Mehmet Cemal Çiftcigüzeli
“Tut Elimi Kilize” kitabının devamı olan bu hatırat ve roman 1960 darbesi öncesi dönem den başlayarak 1960 ve 1970’li yılların Kilis ve İstanbul’da toplum yaşamı, öğrenci hareketleri, sağ muhafazakâr çevrenin mücadelesi, siyasi sorunlar, siyasi hayat, gazetecilik ve basın hayatına dair ayrıntılı bilgiler veriyor. Şahsen o zamanları yaşamamış birisi olarak çok bilgiler edindim.
Öncelikle yazarımızın dili çok güzel, roman akıcı ve sıkmıyor. İlk kitapta “Badeli Nahsen” isimli kabadayı ve halk kahramanının hayat hikayesi, ikinci yani bu kitapta “Kilisli Antep Canavarı Abdullah” adıyla maruf kabadayı, halk kahramanı ve efsanenin hayatı ile bu anı roman sıkılmadan okunabilir hale gelmiş.
Romanda temelde üç ana karakter var. Gazeteci Nevin karakteri ile Antep Canavarı’nın hayat hikayesini ve Kilis’teki sosyal yaşamı anlatılmış. İkinci olarak, Fikret Öğretmen ile İstanbul ve kısmen Kilis’teki öğrenci ve okullardaki siyasi hareketler ve tartışmalar anlatılmış. Hatırat roman kısmında yazar kendi ağzından o dönemin neredeyse milliyetçi muhafazakâr kesimin siyasi önderleri ve basın yayın hayatında etkili kişilerin yaşamı ve mücadeleleri ile ilgili hatıraları okuyoruz.
Antep Canavarı mert, yiğit, aileye düşkün, gururlu ve kendini toplum ve ailesi için feda eden bir karakter görüyoruz. Suç, suçluluk ve suça itilmişlik arasındaki iç içe geçmişlik görülüyor. Bir kere suça bulaşınca ondan sonra hayatının ve sosyal çevrenin değişmesi, intikam veya kan davası gibi nedenlerle suçun süreklilik kazanması anlatılmış.
Öğretmen Fikret ise idealist, öğrenmeye açık, açık fikirli ve ahlaklı bir öğretmen ve hukuk fakültesi öğrencisi olarak zamanın hem sol hem sağ siyasal hareketlerini anlamaya çalışan, dışarıdan bakış açısı ile bize gösteren birisi.
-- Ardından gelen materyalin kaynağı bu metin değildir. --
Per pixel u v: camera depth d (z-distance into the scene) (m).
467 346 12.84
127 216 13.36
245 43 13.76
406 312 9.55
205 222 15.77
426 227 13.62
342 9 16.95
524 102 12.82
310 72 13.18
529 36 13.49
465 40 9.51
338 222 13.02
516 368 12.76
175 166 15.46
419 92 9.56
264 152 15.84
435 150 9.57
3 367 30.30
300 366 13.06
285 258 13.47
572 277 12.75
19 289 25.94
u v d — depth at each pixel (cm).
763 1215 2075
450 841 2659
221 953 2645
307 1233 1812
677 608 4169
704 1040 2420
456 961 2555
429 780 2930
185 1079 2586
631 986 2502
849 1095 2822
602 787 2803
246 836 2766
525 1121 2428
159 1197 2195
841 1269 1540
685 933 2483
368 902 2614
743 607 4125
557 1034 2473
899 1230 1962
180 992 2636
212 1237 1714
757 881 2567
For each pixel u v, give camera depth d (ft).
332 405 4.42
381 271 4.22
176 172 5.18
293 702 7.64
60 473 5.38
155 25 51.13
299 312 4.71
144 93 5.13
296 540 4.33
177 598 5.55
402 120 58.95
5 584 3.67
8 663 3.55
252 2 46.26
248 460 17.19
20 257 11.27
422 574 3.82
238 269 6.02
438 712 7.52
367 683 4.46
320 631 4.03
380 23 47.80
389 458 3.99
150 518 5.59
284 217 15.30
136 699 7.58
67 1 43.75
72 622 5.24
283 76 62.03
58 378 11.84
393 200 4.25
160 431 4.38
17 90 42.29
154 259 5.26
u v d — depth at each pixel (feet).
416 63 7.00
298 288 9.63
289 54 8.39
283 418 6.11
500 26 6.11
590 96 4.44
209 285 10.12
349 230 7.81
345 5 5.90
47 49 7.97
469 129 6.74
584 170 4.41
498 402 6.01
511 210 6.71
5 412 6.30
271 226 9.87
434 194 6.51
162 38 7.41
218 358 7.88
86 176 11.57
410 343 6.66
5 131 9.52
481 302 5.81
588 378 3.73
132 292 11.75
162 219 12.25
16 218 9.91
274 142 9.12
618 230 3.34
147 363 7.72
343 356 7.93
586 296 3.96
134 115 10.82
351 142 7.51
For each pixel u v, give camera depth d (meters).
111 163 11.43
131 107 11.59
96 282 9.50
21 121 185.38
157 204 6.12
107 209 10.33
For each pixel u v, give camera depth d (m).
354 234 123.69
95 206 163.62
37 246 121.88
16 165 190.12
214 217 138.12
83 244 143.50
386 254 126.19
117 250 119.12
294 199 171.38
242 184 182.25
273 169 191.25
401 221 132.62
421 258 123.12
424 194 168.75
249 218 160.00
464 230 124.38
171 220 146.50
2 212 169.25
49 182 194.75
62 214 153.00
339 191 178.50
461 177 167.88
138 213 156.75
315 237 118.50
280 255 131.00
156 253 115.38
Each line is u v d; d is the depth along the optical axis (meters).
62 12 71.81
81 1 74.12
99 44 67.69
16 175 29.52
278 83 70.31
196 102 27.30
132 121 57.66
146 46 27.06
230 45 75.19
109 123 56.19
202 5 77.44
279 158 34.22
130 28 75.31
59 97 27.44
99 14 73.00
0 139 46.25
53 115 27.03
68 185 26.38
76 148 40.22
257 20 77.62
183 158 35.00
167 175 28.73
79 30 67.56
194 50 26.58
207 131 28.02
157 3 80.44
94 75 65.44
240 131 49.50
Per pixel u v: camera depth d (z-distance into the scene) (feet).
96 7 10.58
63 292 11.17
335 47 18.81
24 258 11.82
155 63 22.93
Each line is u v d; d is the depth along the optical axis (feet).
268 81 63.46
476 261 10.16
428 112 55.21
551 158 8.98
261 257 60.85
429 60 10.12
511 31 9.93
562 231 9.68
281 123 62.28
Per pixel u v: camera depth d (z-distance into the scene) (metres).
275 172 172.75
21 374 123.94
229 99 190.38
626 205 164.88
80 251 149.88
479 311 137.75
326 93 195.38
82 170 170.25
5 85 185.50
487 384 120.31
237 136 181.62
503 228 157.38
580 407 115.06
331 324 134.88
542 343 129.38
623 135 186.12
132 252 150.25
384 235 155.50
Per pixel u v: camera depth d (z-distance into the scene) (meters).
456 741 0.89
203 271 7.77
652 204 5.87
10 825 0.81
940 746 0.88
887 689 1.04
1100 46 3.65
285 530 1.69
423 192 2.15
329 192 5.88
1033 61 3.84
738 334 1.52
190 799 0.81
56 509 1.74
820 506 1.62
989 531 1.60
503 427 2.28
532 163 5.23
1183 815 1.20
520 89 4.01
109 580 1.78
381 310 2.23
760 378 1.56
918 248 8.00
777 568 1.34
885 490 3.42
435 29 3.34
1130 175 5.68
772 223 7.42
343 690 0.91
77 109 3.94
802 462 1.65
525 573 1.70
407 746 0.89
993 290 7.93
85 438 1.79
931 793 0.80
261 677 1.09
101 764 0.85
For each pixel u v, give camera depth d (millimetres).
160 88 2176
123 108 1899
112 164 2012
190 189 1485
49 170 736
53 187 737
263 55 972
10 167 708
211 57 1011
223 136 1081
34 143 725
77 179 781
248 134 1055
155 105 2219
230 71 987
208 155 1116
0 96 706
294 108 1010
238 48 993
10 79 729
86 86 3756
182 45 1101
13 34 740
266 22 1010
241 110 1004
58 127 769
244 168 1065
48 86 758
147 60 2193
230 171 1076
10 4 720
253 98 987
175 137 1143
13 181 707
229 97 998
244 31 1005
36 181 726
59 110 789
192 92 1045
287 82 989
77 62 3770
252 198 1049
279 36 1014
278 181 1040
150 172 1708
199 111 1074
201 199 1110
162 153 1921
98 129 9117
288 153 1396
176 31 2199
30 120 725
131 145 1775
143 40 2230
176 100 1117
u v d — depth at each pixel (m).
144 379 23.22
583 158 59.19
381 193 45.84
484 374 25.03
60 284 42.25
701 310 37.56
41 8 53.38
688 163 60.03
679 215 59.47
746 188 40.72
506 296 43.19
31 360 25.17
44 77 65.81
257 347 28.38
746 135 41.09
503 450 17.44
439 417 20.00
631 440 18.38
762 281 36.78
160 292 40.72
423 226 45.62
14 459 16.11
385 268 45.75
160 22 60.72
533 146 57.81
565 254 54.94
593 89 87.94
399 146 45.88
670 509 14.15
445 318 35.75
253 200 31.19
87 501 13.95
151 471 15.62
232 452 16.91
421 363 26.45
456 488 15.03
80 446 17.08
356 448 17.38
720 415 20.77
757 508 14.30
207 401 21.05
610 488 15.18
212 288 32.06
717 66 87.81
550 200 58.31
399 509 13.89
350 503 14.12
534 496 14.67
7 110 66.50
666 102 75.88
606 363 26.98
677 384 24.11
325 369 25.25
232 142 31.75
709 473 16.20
Hatırat roman kısmında ise yazarın öğrencilik yılları, idealist, bir siyasi harekete kendini adamış gazeteci ve fikir adamının siyasi ve basın yayın hayatında karşılaştığı zorluklar, ihanetler, dayanışmalar ve pişmanlıkları görüyoruz. Türkiye’de çok nadir görülen otokritik ve hatırat eseri yazdığı için yazarımızı tebrik ediyorum.
Ben hatırat, anı ve röportaj okumayı çok severim. O dönemi yaşamış abilerimizin bunun gibi roman, hatırat yazmalarını bekliyorum.
Son olarak Mehmet Cemal abimizin romanda Ankara’da sevgili ile buluşması ve duygularını anlattığı bölüm muhteşemdi. Genç abimizden yeni romanlar bekliyorum. Kanımca gazetecilik yerine senaryo ve roman yazsaymış. Çok başarılı olabilirmiş. Selem edip ellerinden öpüyorum!